La réhabilitation énergétique de cette piscine construite en 1983 permet d'économiser plus de 200 000 euros en chauffage et en eau par an, mais également de réduire les émissions de CO2 de 600 tonnes. Soit 45 % en moins de dépenses en énergie et en eau, et 60% pour les émissions de CO2. Pour cela, il a fallu remplacer les installations de traitement de l’eau, l’aération, la robinetterie et l’éclairage. En outre, les experts en énergie de Siemens ont installé un nouveau système de gestion technique du bâtiment qui surveille et pilote l’ensemble des installations.

« Nous avons réduit de façon spectaculaire les pertes de chaleur et notre consommation d'eau a presque diminué de moitié », affirme Oskar Böck de BT à Vienne. Le système de gestion du bâtiment surveille tous les processus, évitant ainsi tout gaspillage. « Avant, le maître-nageur filtrait l’eau de façon intuitive et vérifiait ensuite si elle était suffisamment propre. Aujourd'hui des capteurs mesurent la pureté de l’eau et le système enclenche automatiquement le processus de filtration, en paramétrant luimême toutes les données », explique M. Böck. La température de l’eau et de l’air sont constamment mesurées et contrôlées, tout comme l’aération. L’eau du bassin et des douches est chauffée selon les besoins, grâce à l’énergie solaire. « Comme dans tous les bassins de Vienne, la température de base est obtenue grâce au réseau de chauffage urbain », explique M. Böck, ce qui permet de réduire la consommation de chauffage de 66 % et la consommation d'eau de 45 %.

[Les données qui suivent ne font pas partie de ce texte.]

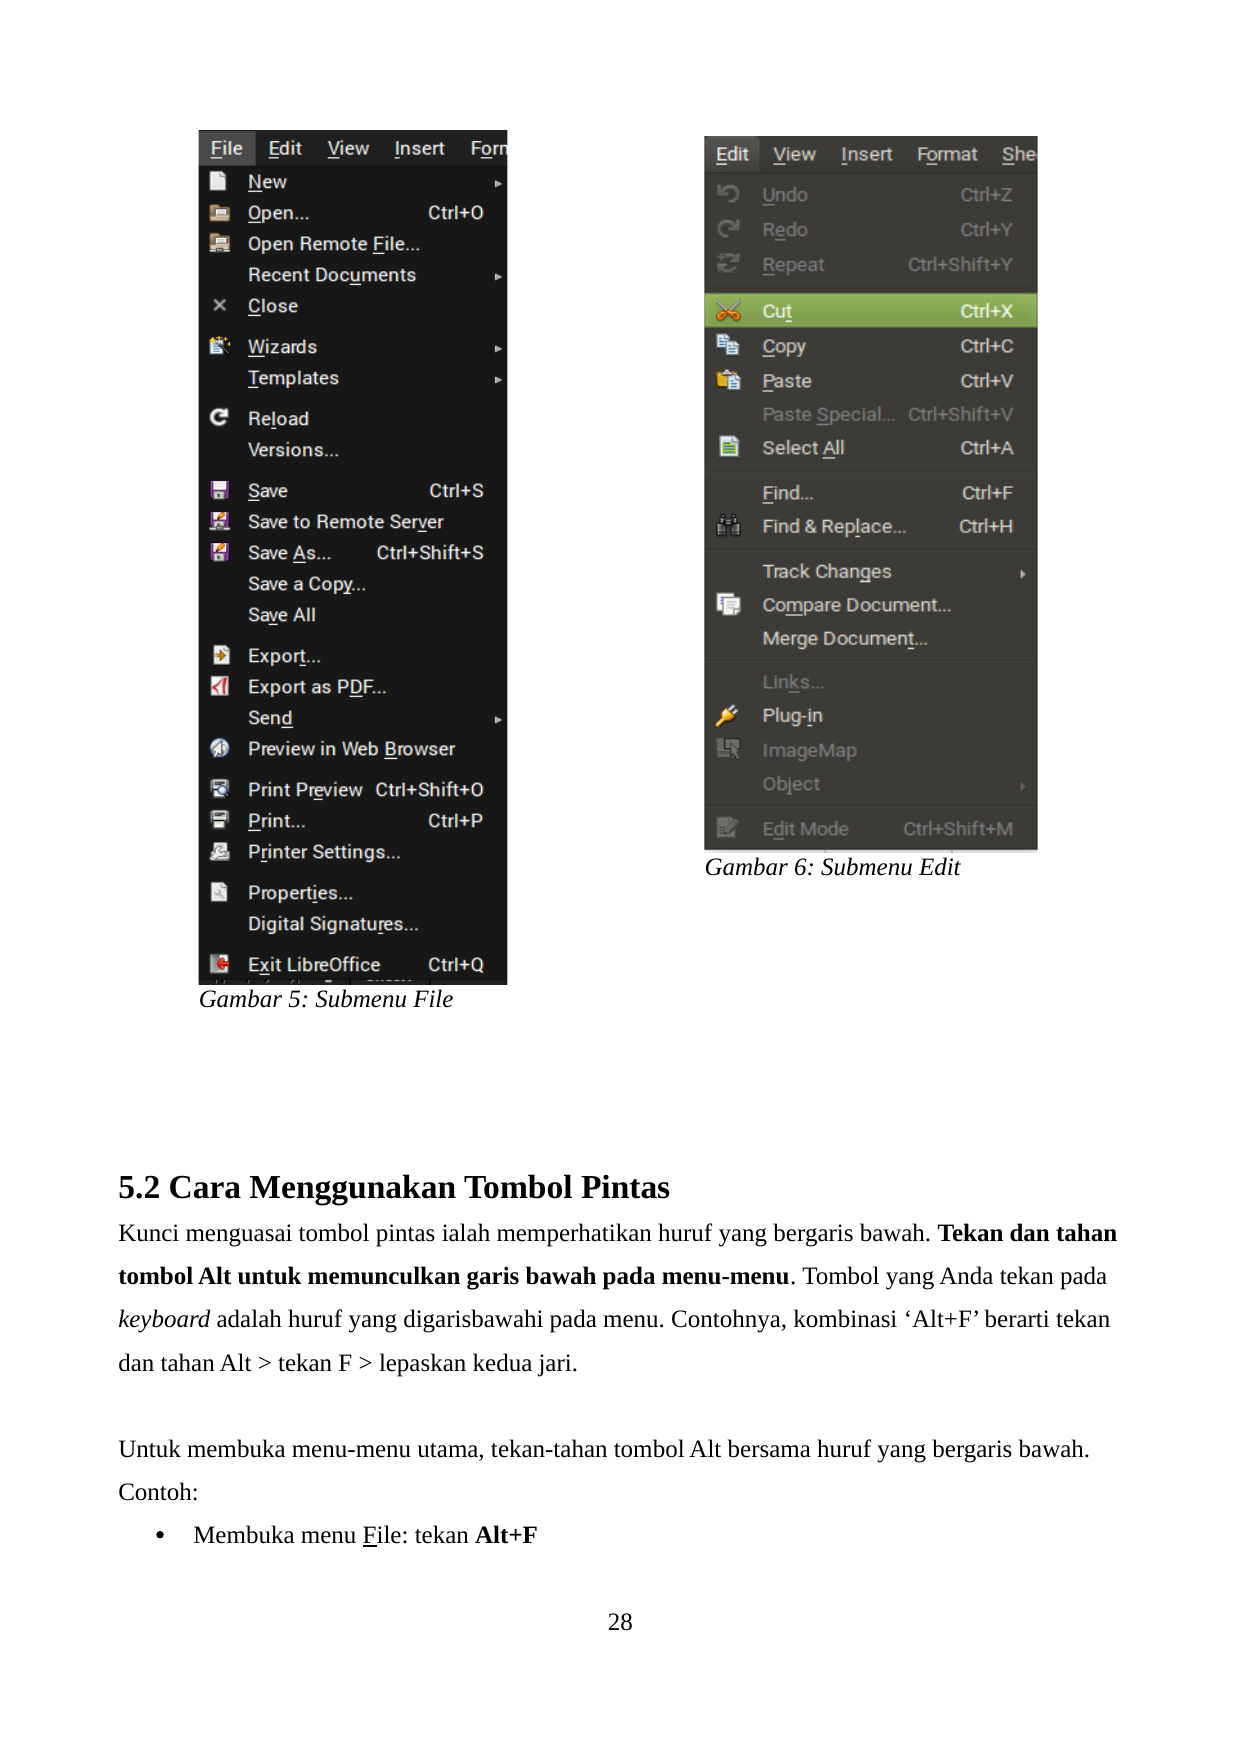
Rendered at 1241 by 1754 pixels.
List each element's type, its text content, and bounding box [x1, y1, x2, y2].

picture [704, 136, 1038, 853]
table_header [118, 118, 620, 1103]
list Membuka menu File: tekan Alt+F [156, 1520, 1122, 1549]
subtitle 5.2 Cara Menggunakan Tombol Pintas [118, 1167, 1122, 1206]
picture [198, 130, 508, 985]
text Untuk membuka menu-menu utama, tekan-tahan tombol Alt bersama huruf yang bergaris bawah. Contoh: [118, 1434, 1122, 1506]
table_header [620, 118, 1122, 1103]
text Kunci menguasai tombol pintas ialah memperhatikan huruf yang bergaris bawah. Tekan dan tahan tombol Alt untuk memunculkan garis bawah pada menu-menu. Tombol yang Anda tekan pada keyboard adalah huruf yang digarisbawahi pada menu. Contohnya, kombinasi ‘Alt+F’ berarti tekan dan tahan Alt > tekan F > lepaskan kedua jari. [118, 1218, 1122, 1376]
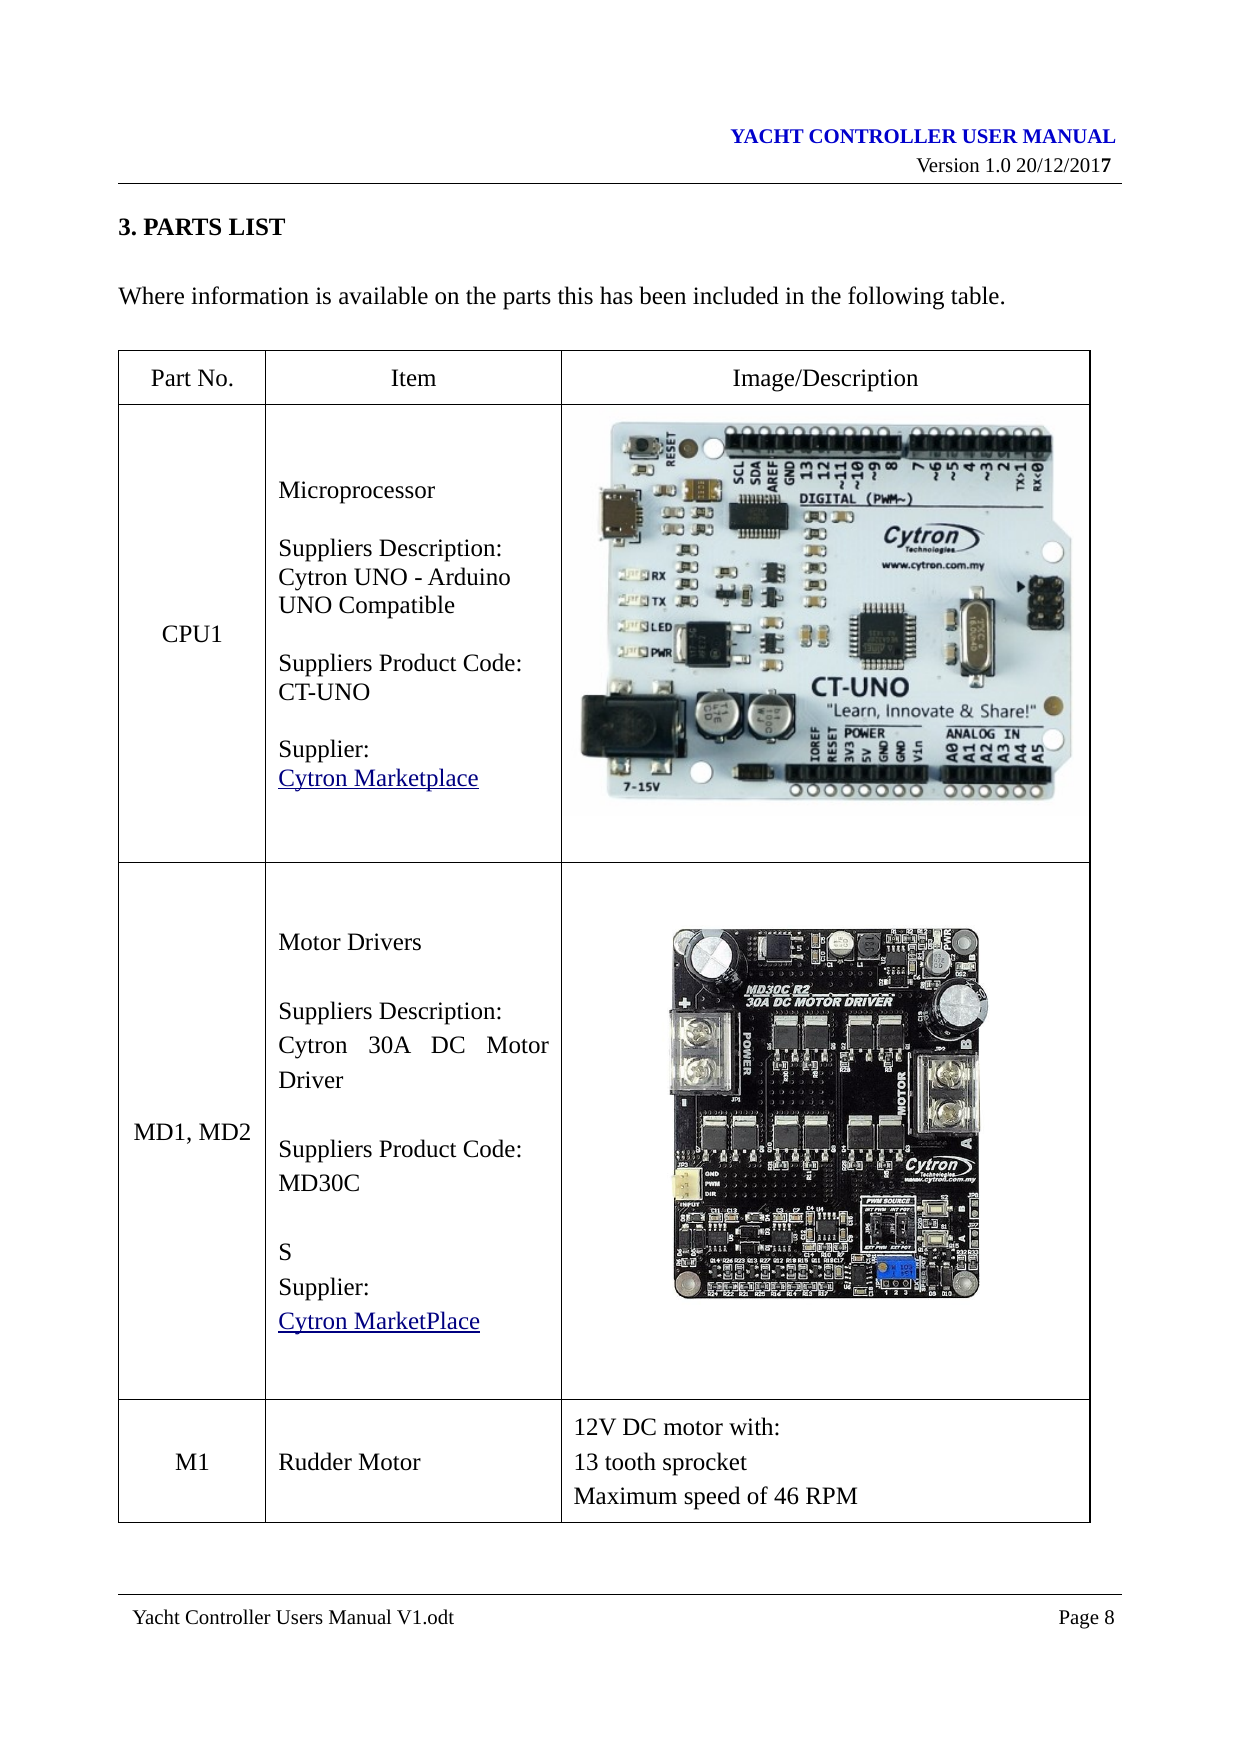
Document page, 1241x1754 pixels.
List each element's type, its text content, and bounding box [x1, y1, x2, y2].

La piscine Brigittenau de Vienne est l’une des plus performantes en Europe sur le plan énergétique. Le système de gestion technique du bâtiment contrôle toutes les installations, du sauna au traitement de l’eau.

Réinvestir l’excédent

Le contrat de performance énergétique de Brigittenau, d’une durée de dix ans, a nécessité un investissement de 1,4 million d’euros. Cette somme sera entièrement remboursée par les économies réalisées, estimées à 200 000 euros annuels. « Nous avons même réalisé plus d'économies que prévu et réfléchissons, avec le directeur technique des bassins de Vienne, à la façon de réinvestir cet excédent dans d’autres installations à économies d’énergie », se réjouit M. Böck. « Les contrats de performance énergétique permettent, dans le secteur public en particulier, de financer des investissements urgents ». A ce jour, Siemens a déjà rénové 24 piscines dans toute l’Europe dans le cadre de ces contrats de performance énergétique.